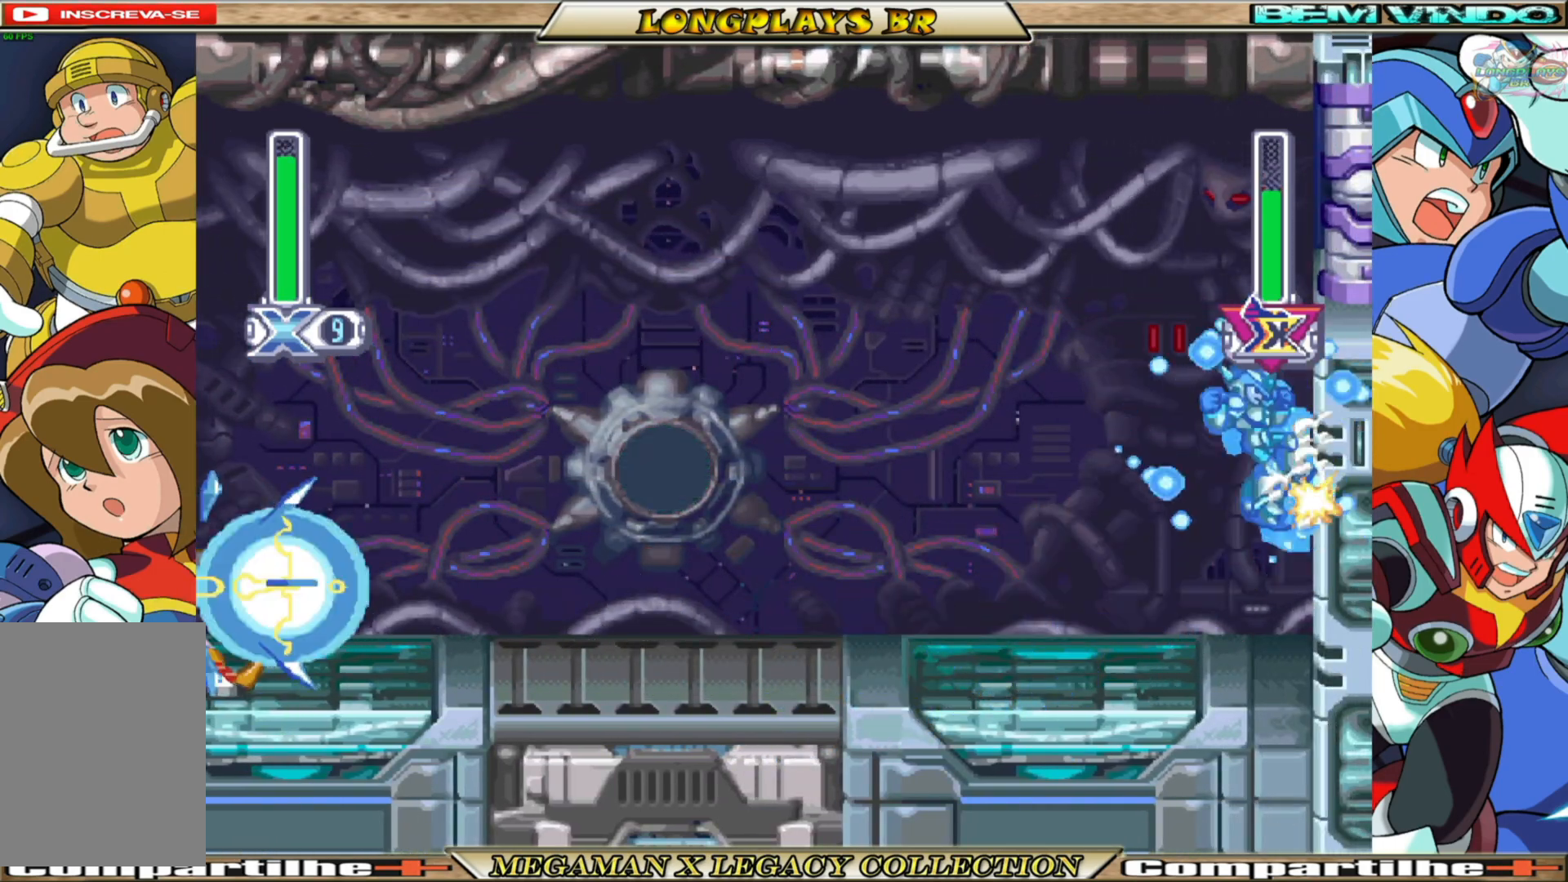
{"buttons": ["X", "DPAD_LEFT"], "left_stick": "center", "right_stick": "center", "events": [[167, "A", "up"], [167, "B", "up"], [450, "DPAD_RIGHT", "up"], [500, "DPAD_LEFT", "down"]]}
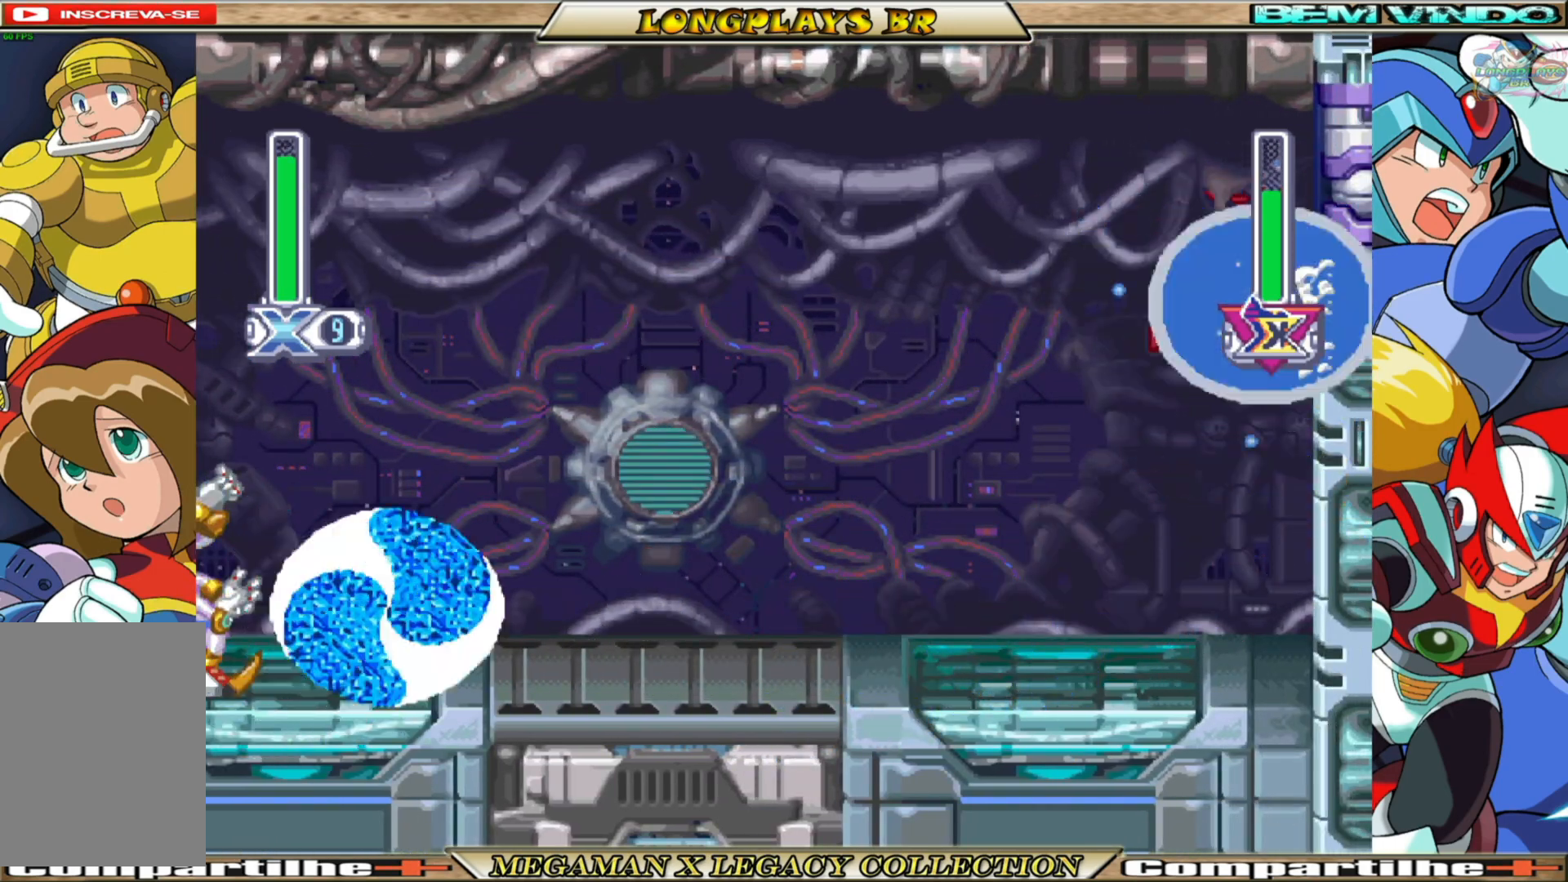
{"buttons": ["X"], "left_stick": "center", "right_stick": "center", "events": [[350, "X", "up"], [367, "DPAD_LEFT", "up"], [433, "X", "down"]]}
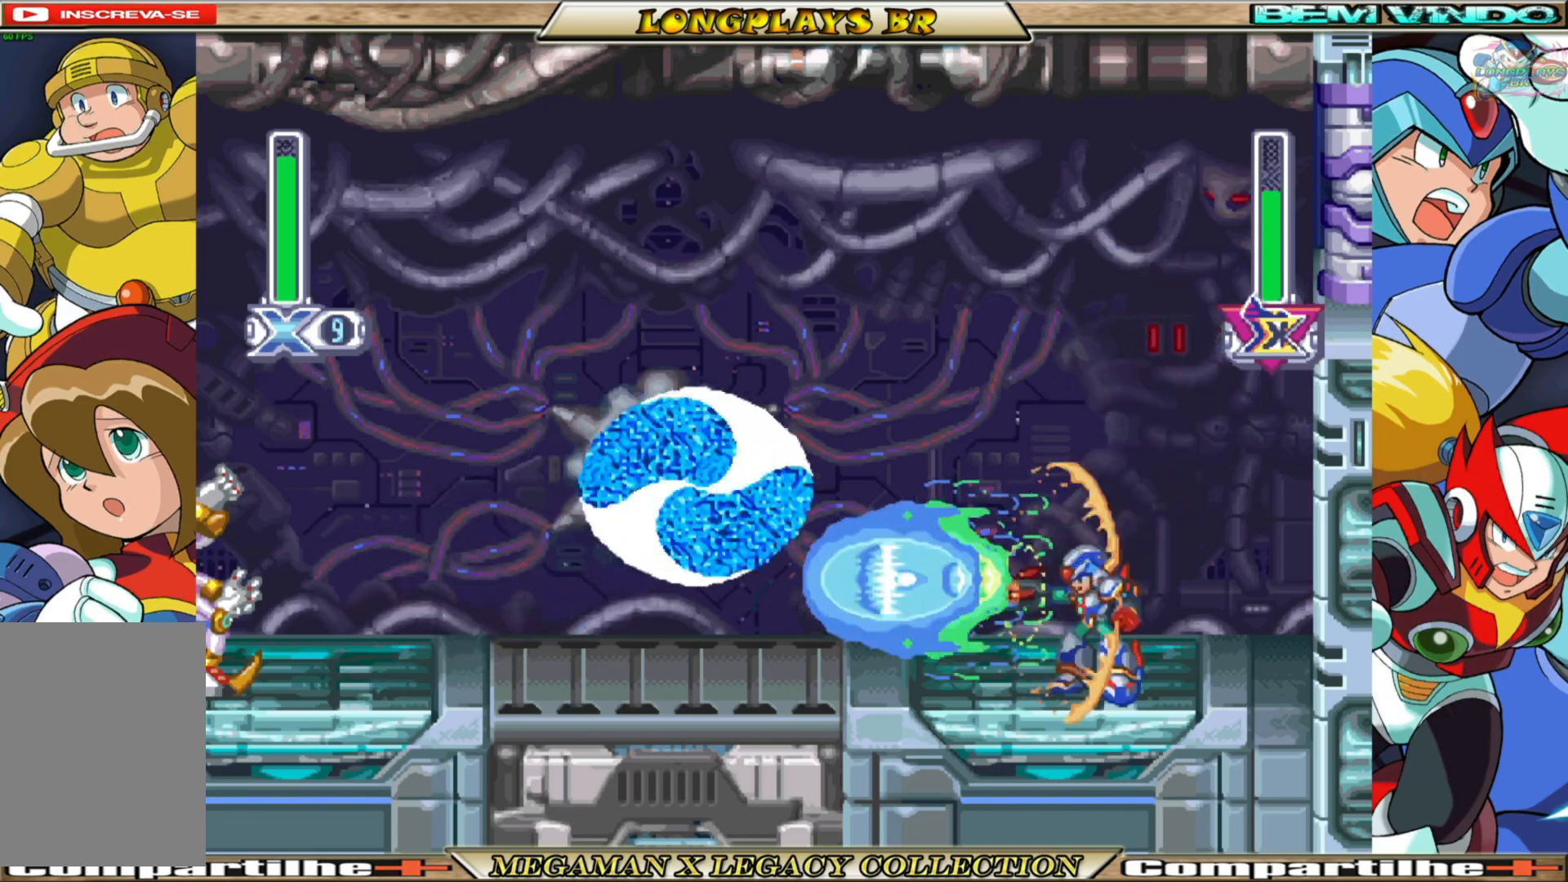
{"buttons": ["X"], "left_stick": "center", "right_stick": "center", "events": []}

## Exercise instructions
If a line of the data contains "down", it counts; report the number of such lines and nothing else.

## Answer for this exercise
2